Background/Purpose: Tofacitinib is an oral Janus kinase inhibitor for the treatment of rheumatoid arthritis (RA). We examined high sensitivity C-reactive protein (hsCRP) levels in relation to structural progression in patients with RA receiving tofacitinib or methotrexate (MTX).

Methods: This was a post-hoc analysis of data from a Phase 3, randomized, double-blind controlled trial of tofacitinib monotherapy vs MTX (ORAL Start [NCT01039688]) in patients with early RA who were naïve to therapeutic doses of MTX. Patients were randomized to tofacitinib 5 mg twice daily (BID), tofacitinib 10 mg BID, or MTX titrated up to 20 mg/week. hsCRP levels through Month (M) 24 were analyzed descriptively for patients with structural progression at M12 (change from baseline in modified Total Sharp Score [mTSS] >0.5; mTSS progressors) and those without structural progression at M12 (mTSS non‑progressors). The proportions of patients who were mTSS non-progressors at M6, M12, and M24 were summarized for patients with baseline hsCRP level ≤7 mg/L and >7 mg/L.

Results: A total of 885 patients who had mTSS assessments at M12 were included in this analysis, of whom 345 received tofacitinib 5 mg BID, 371 received tofacitinib 10 mg BID and 169 received MTX. Mean baseline hsCRP levels were similar across treatment groups, but M12 mTSS progressors appeared to have a higher mean baseline hsCRP vs non-progressors in all treatment groups (Figure). On a group level, patients who were mTSS progressors at M12 generally had numerically higher mean hsCRP levels vs mTSS non-progressors over 24 months (Figure); effect was generally greater with MTX vs tofacitinib groups. At M24, mean changes from baseline in hsCRP appeared higher for M12 progressors (-21.5 to -27.8 mg/L across groups) vs non‑progressors (-12.6 to -16.7 mg/L across groups). Rates of mTSS non-progression appeared to be numerically higher at M6, M12, and M24 in patients with baseline hsCRP ≤7 mg/L vs those with baseline hsCRP >7 mg/L (Table). At M24, among patients with baseline hsCRP >7 mg/L, 59.5% of patients treated with MTX and 77.0% and 79.6% treated with tofacitinib 5 mg and 10 mg BID, respectively, were mTSS non-progressors, compared with 77.1%, 85.6% and 90.8%, respectively, among patients with baseline CRP ≤7 mg/L (Table).

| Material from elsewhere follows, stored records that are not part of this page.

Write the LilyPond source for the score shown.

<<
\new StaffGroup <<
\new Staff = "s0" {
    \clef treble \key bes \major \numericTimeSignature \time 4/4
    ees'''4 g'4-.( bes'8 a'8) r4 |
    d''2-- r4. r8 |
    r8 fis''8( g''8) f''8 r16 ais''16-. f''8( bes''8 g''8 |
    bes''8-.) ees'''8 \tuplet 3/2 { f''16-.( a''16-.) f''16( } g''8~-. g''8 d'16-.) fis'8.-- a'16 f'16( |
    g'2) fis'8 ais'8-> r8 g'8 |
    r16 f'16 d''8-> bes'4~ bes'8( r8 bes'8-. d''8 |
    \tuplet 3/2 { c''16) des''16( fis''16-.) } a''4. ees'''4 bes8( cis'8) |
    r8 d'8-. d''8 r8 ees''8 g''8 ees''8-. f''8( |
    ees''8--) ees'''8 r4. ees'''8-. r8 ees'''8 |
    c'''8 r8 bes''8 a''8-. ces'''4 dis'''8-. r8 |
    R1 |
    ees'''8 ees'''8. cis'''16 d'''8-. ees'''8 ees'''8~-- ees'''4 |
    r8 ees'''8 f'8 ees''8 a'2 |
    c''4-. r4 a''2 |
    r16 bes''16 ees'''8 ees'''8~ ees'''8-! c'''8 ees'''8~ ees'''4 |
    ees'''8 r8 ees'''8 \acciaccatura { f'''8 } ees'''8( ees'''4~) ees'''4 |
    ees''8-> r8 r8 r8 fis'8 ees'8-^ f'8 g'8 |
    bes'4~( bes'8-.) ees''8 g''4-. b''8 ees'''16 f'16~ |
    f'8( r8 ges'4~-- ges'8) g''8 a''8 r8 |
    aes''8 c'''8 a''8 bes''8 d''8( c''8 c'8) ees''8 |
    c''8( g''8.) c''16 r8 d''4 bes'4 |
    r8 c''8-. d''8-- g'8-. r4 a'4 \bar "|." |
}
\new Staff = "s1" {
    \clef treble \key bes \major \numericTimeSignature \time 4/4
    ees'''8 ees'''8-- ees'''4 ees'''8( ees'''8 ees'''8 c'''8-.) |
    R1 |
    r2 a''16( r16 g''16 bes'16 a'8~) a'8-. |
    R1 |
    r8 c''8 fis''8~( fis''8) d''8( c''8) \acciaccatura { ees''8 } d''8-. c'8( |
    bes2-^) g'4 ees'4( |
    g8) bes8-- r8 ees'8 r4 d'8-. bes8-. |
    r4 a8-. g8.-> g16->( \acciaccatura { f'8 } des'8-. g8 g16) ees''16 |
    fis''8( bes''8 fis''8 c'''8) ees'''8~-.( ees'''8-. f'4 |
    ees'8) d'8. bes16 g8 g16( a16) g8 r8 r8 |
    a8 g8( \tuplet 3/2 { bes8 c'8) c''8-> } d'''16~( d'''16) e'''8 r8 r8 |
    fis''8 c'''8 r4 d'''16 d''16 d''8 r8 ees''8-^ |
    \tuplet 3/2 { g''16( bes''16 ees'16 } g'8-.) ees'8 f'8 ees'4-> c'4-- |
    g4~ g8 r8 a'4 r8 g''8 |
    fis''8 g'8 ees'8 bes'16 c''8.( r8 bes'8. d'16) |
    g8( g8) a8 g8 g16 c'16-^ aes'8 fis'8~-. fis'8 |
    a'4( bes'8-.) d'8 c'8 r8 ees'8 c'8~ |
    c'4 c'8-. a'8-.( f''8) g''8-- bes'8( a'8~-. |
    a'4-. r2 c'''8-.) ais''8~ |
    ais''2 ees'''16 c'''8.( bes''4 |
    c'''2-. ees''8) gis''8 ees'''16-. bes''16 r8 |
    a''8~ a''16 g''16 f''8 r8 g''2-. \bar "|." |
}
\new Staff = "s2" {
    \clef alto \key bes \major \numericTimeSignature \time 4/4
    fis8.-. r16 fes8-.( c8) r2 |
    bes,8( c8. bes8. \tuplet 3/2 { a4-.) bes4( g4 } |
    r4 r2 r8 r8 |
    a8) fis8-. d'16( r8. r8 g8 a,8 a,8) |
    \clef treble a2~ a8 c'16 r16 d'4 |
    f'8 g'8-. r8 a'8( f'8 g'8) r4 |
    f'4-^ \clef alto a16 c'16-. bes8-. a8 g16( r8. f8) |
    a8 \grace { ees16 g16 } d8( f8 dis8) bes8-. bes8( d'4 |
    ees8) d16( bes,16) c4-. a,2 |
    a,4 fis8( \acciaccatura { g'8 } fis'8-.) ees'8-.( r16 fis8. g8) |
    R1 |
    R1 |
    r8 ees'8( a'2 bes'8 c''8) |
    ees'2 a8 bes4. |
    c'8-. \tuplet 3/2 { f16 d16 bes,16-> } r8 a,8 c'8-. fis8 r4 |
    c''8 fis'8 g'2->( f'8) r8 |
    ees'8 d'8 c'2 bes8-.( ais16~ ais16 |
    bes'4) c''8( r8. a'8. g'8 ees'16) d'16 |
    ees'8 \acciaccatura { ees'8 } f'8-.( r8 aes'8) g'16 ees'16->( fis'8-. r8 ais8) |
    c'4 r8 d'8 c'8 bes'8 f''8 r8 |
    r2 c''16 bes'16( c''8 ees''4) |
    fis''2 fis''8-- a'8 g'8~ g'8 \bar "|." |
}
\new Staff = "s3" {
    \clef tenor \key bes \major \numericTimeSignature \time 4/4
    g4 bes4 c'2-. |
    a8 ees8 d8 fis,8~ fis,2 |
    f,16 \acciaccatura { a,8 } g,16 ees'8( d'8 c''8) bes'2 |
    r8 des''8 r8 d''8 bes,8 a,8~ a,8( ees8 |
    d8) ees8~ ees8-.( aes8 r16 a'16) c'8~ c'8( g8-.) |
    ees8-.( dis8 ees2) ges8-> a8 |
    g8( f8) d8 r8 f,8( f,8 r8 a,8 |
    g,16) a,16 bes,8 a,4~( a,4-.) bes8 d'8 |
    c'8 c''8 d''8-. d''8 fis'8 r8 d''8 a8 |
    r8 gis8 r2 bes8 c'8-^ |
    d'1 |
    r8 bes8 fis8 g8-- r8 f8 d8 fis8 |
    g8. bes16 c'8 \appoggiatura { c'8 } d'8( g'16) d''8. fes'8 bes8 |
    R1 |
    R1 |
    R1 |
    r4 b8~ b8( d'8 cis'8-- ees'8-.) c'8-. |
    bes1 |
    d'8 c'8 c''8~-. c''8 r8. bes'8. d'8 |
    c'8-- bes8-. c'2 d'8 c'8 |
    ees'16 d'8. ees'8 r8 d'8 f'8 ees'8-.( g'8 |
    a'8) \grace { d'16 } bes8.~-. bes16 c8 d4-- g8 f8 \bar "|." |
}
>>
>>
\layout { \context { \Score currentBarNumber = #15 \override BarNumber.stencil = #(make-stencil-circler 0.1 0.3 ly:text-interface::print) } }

Conclusion: Patients with RA receiving tofacitinib 5 mg or 10 mg BID or MTX who showed structural progression at M12 generally had numerically higher mean hsCRP levels through M24. Numerically higher rates of non‑progression were observed over time in patients with baseline hsCRP ≤7 mg/L vs >7 mg/L. At M24, structural progression was lower with tofacitinib vs MTX, regardless of baseline hsCRP level.